If all this seems perfectly normal, it’s only because most of us don’t have any alternative. On the other hand, in most European cities, not to speak of Asian ones, close-knit, easily walkable neighborhoods packed with urban amenities are the rule. It’s not that their planners are any smarter than ours. Rather, it’s just the natural result of humanly-scaled urban design that predates cars by many centuries, and which will doubtless outlast them by many centuries as well. Whether our own cities will outlive cars isn’t all that clear yet.

Monday, November 11, 2013

ONE LESS SLICE OF LIFE


For some years now, my favorite place to find a big old homemade slab of pie has been an unassuming mom-and-pop restaurant called Walker’s Pie Shop, not far from where I live. It’s the sort of place that hasn’t changed in decades. Its decor, such as it is, evokes the home-improvement hit parade of another era: asphalt tile, Formica-topped tables, Masonite paneling, and glossy oil paint. 

Oddly enough, this very lack of pretense is what makes Walker’s stands apart.

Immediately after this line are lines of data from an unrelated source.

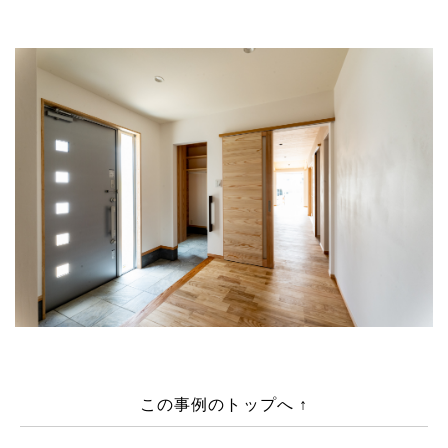
この事例のトップへ ↑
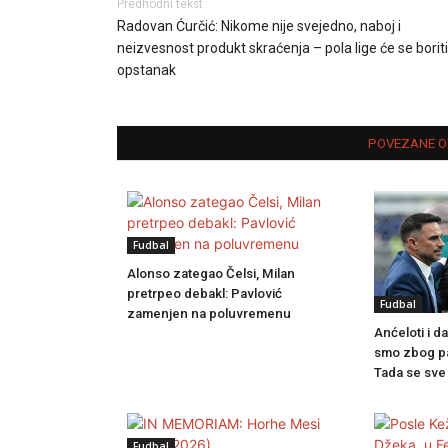
Predhodni tekst
Radovan Ćurčić: Nikome nije svejedno, naboj i
neizvesnost produkt skraćenja – pola lige će se borit
opstanak
POVEZANE O
Fudbal
Alonso zategao Čelsi, Milan
pretrpeo debakl: Pavlović
Fudbal
zamenjen na poluvremenu
Anćeloti i da
smo zbog pa
Tada se sve
Fudbal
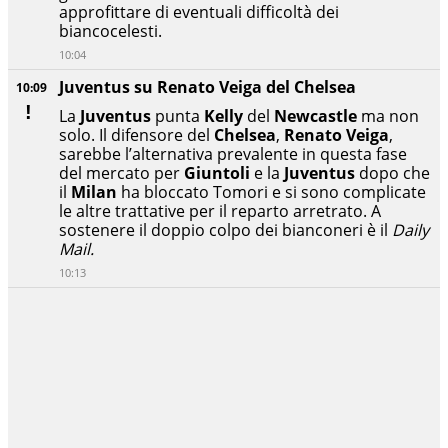
approfittare di eventuali difficoltà dei
biancocelesti.
10:04
Juventus su Renato Veiga del Chelsea
10:09
La
Juventus
punta
Kelly
del
Newcastle
ma non
solo. Il difensore del
Chelsea
,
Renato Veiga
,
sarebbe l’alternativa prevalente in questa fase
del mercato per
Giuntoli
e la
Juventus
dopo che
il
Milan
ha bloccato Tomori e si sono complicate
le altre trattative per il reparto arretrato. A
sostenere il doppio colpo dei bianconeri è il
Daily
Mail.
10:13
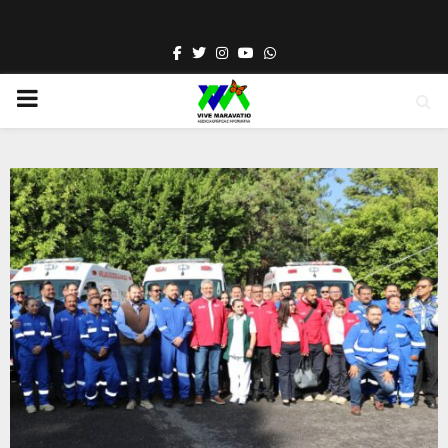
Facebook
Twitter
Instagram
Youtube
Whatsapp
PRIMARY
MENU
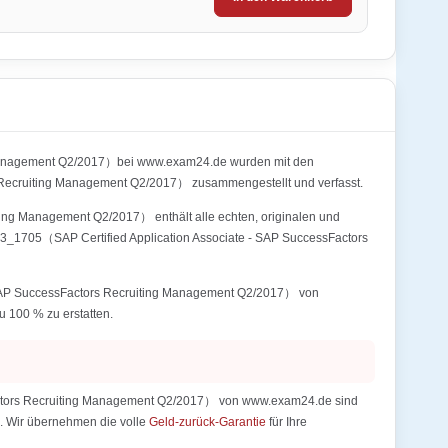
g Management Q2/2017）bei www.exam24.de wurden mit den
Recruiting Management Q2/2017） zusammengestellt und verfasst.
ing Management Q2/2017） enthält alle echten, originalen und
83_1705（SAP Certified Application Associate - SAP SuccessFactors
- SAP SuccessFactors Recruiting Management Q2/2017） von
u 100 % zu erstatten.
Factors Recruiting Management Q2/2017） von www.exam24.de sind
ck. Wir übernehmen die volle
Geld-zurück-Garantie
für Ihre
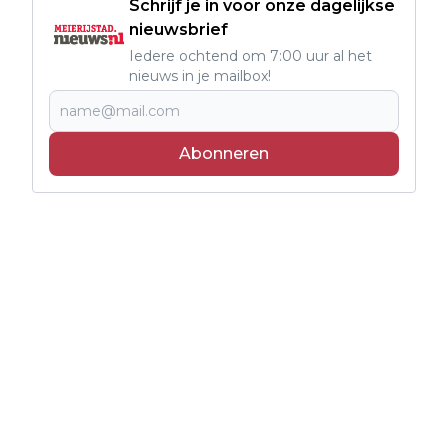
Schrijf je in voor onze dagelijkse
nieuwsbrief
Iedere ochtend om 7:00 uur al het
nieuws in je mailbox!
Abonneren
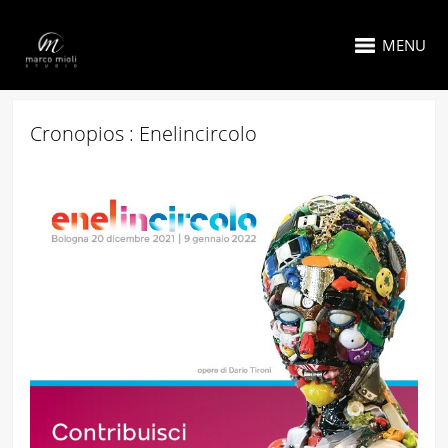
MENU
Cronopios : Enelincircolo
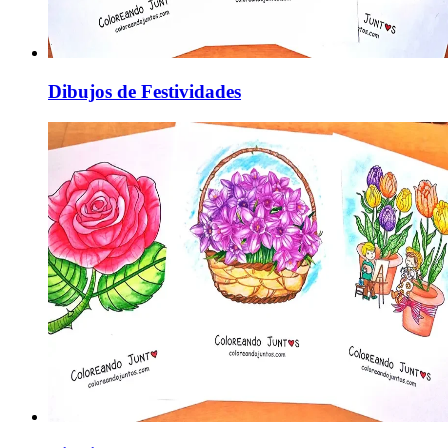
Dibujos de Festividades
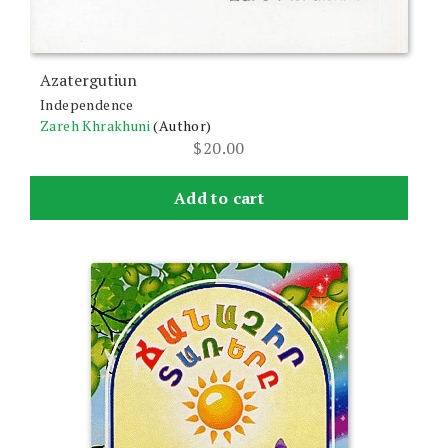
Azatergutiun
Independence
Zareh Khrakhuni
(Author)
$
20.00
Add to cart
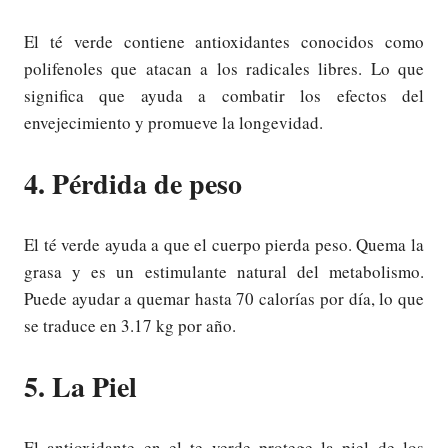
El té verde contiene antioxidantes conocidos como
polifenoles que atacan a los radicales libres. Lo que
significa que ayuda a combatir los efectos del
envejecimiento y promueve la longevidad.
4. Pérdida de peso
El té verde ayuda a que el cuerpo pierda peso. Quema la
grasa y es un estimulante natural del metabolismo.
Puede ayudar a quemar hasta 70 calorías por día, lo que
se traduce en 3.17 kg por año.
5. La Piel
El antioxidante en el te verde protege la piel de los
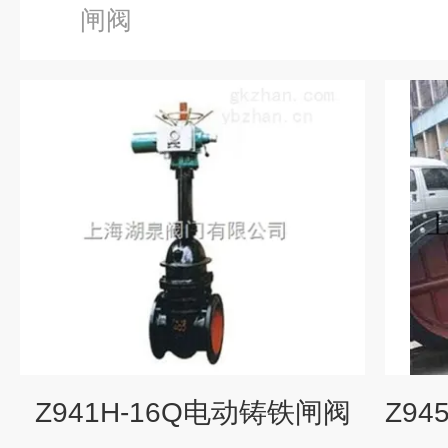
闸阀
Z941H-16Q电动铸铁闸阀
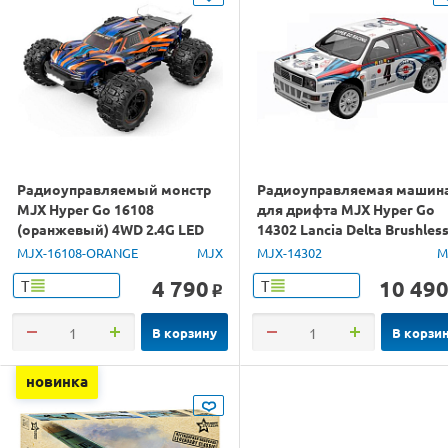
Радиоуправляемый монстр
Радиоуправляемая машин
MJX Hyper Go 16108
для дрифта MJX Hyper Go
(оранжевый) 4WD 2.4G LED
14302 Lancia Delta Brushles
1/16 RTR
4WD 2.4G LED 1/14 RTR
MJX-16108-ORANGE
MJX
MJX-14302
M
4 790
10 49
Т
Т
o
В корзину
В корзи
новинка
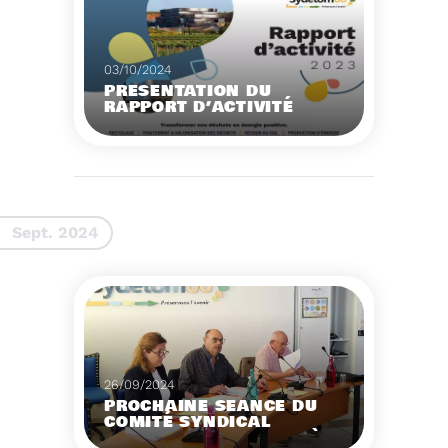
03/10/2024
PRÉSENTATION DU
RAPPORT D’ACTIVITÉ
2023
Voir plus
Sept. 2024
26/09/2024
PROCHAINE SÉANCE DU
COMITÉ SYNDICAL
MERCREDI 2 OCTOBRE À 9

It’s quite clear that no corporate consultants came up with its cheerfully jarring vanilla-orange-vanilla color scheme. There are no fake old books on high shelves, no copper muffin pans or reprints of old French bicycle posters hanging on the walls. In short, there’s none of the strained quirkiness that comes from decor specified down to the last jot by some corporate guidebook. Instead--now here’s a concept--there’s plain old good eating: a whole roster of big, old-fashioned pies baked up each morning right in the back of the shop.

Sad to say, unassuming mom-and-pop establishments such as Walker’s are increasingly rare these days. Some are, of course, being squeezed out by corporate chains with more sophisticated business models. While it’s pointless to denigrate this kind of success, its economic downside is well known: profits that used to stay in the community instead go flitting to some distant headquarters, to be divvied up among faceless investors instead of by the family down the street.

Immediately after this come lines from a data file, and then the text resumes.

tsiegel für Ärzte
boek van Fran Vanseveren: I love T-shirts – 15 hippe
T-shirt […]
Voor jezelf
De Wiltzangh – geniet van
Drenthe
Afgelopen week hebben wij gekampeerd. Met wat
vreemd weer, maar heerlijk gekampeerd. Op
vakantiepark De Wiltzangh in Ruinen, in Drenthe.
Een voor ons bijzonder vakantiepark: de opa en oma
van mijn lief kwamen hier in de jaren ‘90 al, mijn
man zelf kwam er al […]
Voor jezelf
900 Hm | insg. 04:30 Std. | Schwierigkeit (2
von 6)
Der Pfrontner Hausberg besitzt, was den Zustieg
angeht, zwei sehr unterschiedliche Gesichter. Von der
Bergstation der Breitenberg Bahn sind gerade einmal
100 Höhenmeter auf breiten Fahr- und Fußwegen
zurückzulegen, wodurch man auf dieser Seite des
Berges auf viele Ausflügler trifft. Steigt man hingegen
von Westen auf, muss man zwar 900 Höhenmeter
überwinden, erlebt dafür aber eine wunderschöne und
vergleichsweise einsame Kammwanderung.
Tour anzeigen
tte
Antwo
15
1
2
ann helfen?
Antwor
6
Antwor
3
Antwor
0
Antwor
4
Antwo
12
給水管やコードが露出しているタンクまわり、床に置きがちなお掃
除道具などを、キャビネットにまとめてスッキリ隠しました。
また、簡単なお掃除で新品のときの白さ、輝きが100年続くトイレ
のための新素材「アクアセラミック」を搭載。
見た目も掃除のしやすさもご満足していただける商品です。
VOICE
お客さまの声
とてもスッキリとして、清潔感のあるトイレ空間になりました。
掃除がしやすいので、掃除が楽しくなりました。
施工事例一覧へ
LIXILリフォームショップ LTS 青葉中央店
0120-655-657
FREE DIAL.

But there’s another, more tangible problem with the steady corporate takeover of Main Street business. Beholden as they are to shareholders, the chains are all but obligated to repeat ad nauseum the formula that’s brought them success. This robotic repetition of a profitable concept, regardless of regional setting, is among the main culprits behind the increasing sameness of America’s built environment, whether urban or suburban. 

Retail chains of one sort or another are nothing new, of course. Among the first businesses widely built to a corporate template were gasoline filling stations, whose highly specialized architecture and signage were already being standardized well before World War II. But the real juggernaut of corporate standardization was the McDonald’s hamburger empire, founded by Ray Kroc in 1955, and now operating over 31,000 restaurants in 119 countries. 

The phenomenal success of McDonald’s has since been the model for countless food, retail, and service chains--good news for shareholders, so-so news for consumers, but generally bad news for the American landscape. Today, pretty much every shopping center across the nation contains some musical-chairs variant of the same familiar chain outlets, whether they sell food, clothing, or coffee. Ironically, some genuinely local establishments now feel pressure to adopt the same slick corporate atmosphere just to remain competitive. 

As for Walker’s Pie Shop, alas, it too is closing its doors--a victim, perhaps, of economic times, or simply of its more calibrated competition. A new restaurant calling itself a “bistro”has replaced it. Let’s hope it doesn’t serve up another trendy helping of “Anywhere U.S.A.”